* _TASK TO CARRY OUT_
Reproduce every line of the items below verbatim, from first to last.

* _DATASET EXCERPTS_
— Begin —
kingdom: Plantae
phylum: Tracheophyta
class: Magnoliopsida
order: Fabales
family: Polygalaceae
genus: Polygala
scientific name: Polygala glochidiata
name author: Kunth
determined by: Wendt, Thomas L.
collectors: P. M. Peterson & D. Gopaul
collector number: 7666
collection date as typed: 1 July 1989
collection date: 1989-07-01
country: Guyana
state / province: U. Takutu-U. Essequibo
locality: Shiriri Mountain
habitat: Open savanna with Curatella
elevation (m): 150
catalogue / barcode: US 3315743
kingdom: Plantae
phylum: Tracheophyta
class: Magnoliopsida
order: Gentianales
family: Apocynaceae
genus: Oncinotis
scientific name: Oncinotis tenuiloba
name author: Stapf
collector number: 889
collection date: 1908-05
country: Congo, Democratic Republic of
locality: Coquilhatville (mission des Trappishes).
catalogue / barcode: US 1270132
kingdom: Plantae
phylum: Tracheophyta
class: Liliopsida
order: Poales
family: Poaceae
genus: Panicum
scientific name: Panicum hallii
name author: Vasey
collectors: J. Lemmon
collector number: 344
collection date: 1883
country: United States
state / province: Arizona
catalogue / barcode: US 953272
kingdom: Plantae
— End —
* _FINISHED EXERCISE_
kingdom: Plantae
phylum: Tracheophyta
class: Magnoliopsida
order: Fabales
family: Polygalaceae
genus: Polygala
scientific name: Polygala glochidiata
name author: Kunth
determined by: Wendt, Thomas L.
collectors: P. M. Peterson & D. Gopaul
collector number: 7666
collection date as typed: 1 July 1989
collection date: 1989-07-01
country: Guyana
state / province: U. Takutu-U. Essequibo
locality: Shiriri Mountain
habitat: Open savanna with Curatella
elevation (m): 150
catalogue / barcode: US 3315743
kingdom: Plantae
phylum: Tracheophyta
class: Magnoliopsida
order: Gentianales
family: Apocynaceae
genus: Oncinotis
scientific name: Oncinotis tenuiloba
name author: Stapf
collector number: 889
collection date: 1908-05
country: Congo, Democratic Republic of
locality: Coquilhatville (mission des Trappishes).
catalogue / barcode: US 1270132
kingdom: Plantae
phylum: Tracheophyta
class: Liliopsida
order: Poales
family: Poaceae
genus: Panicum
scientific name: Panicum hallii
name author: Vasey
collectors: J. Lemmon
collector number: 344
collection date: 1883
country: United States
state / province: Arizona
catalogue / barcode: US 953272
kingdom: Plantae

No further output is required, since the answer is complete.